Personal information
- Full name: Frederick John Green
- Date of birth: 6 March 1921
- Place of birth: Albert Park, Victoria
- Date of death: 7 January 1983 (aged 61)
- Place of death: Gold Coast Hospital, Southport, Queensland
- Original team(s): Brunswick United
- Height: 182 cm (6 ft 0 in)
- Weight: 83 kg (183 lb)
- Position(s): Ruckman

Playing career^{1}
- Years: Club / Games (Goals)
- 1939–41, 1943, 1946: Essendon / 049 0(7)
- 1947–51: St Kilda / 067 0(9)
- Total:  / 116 (16)

Coaching career
- Years: Club / Games (W–L–D)
- 1951: St Kilda / 18 (5)
- ^{1} Playing statistics correct to the end of 1951.

= Fred Green (footballer) =

Australian rules footballer

Frederick John Green (6 March 1921 - 7 January 1983) was an Australian rules footballer who played with Essendon and St Kilda in the Victorian Football League (VFL).

==Football==
Although he was not as tall as other ruckmen, Green was an effective knock ruckman during his career and also spent some time as a defender.

He played in Essendon's losing 1941 Grand Final team and left the club in 1944 due to Naval commitments.

Stationed in Canberra, Green captained the Navy side which competed in the CANFL and led them to the 1944 premiership. He continued playing in 1945 and won a Mulrooney Medal as the league's 'Best and fairest' player.

Green returned to Essendon in 1946 before crossing to St Kilda the following season.
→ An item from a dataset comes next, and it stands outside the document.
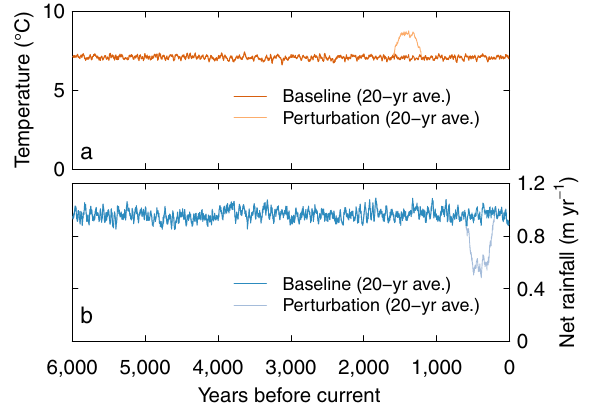
Figure 7. Modifications to the driving data for the simulations shown in Fig. 6. ( a ) Temperature and ( b ) net rainfall. The perturbations show the timing and duration of the deviations from the baseline simulation inputs.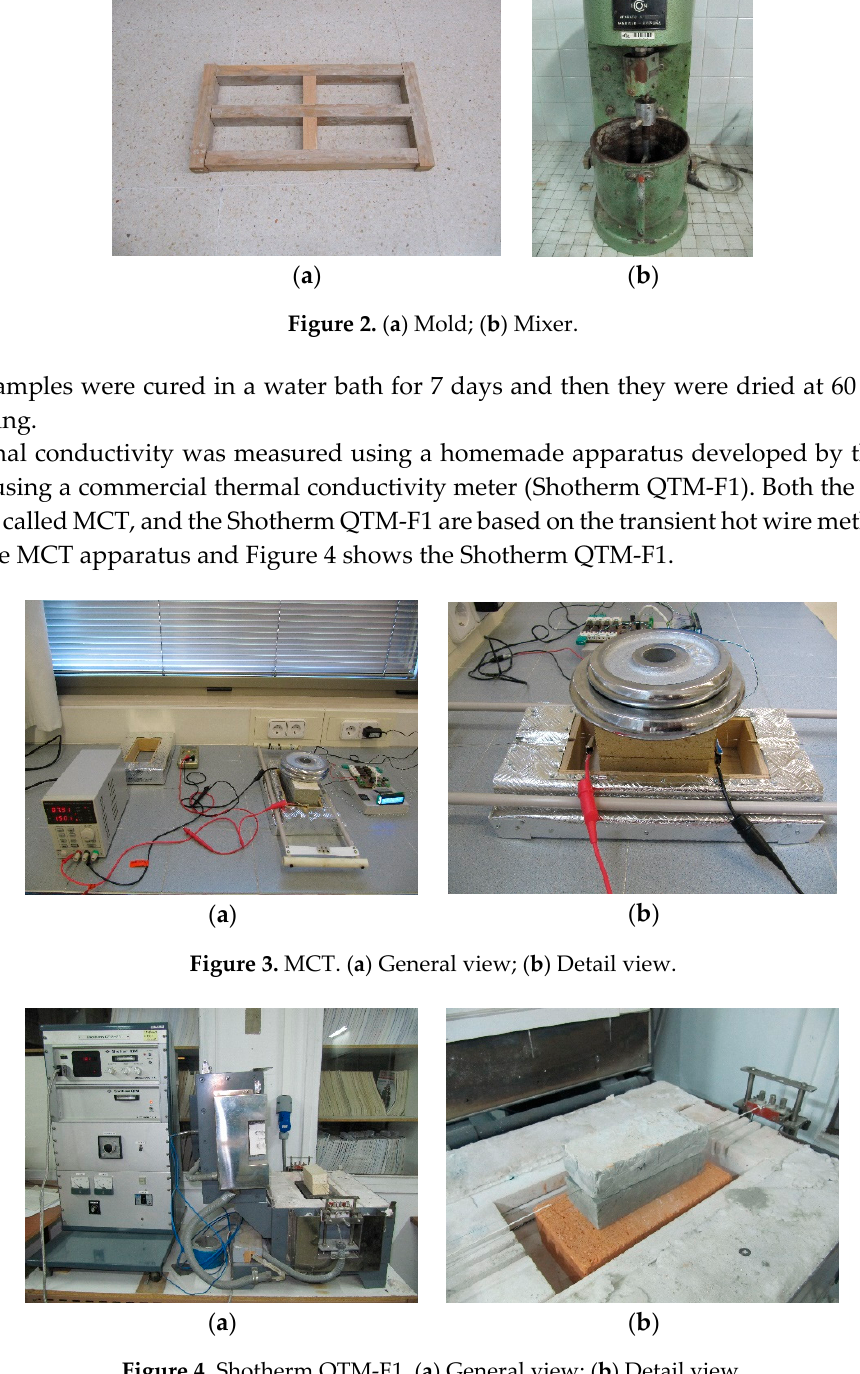
Figure 4. Shotherm QTM-F1. ( a ) General view; ( b ) Detail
He celebrated his 100th VFL game with a five-point win over Fitzroy in 1950. Green captained St Kilda from 1949 to 1950 and was their playing coach in 1951.

==Honours==
He was made a Commander of the Most Excellent Order of the British Empire (CBE) in the 1977 New Year Honours List, for "public service".

==Death==
He died at the Gold Coast Hospital in Southport, Queensland on 7 January 1983.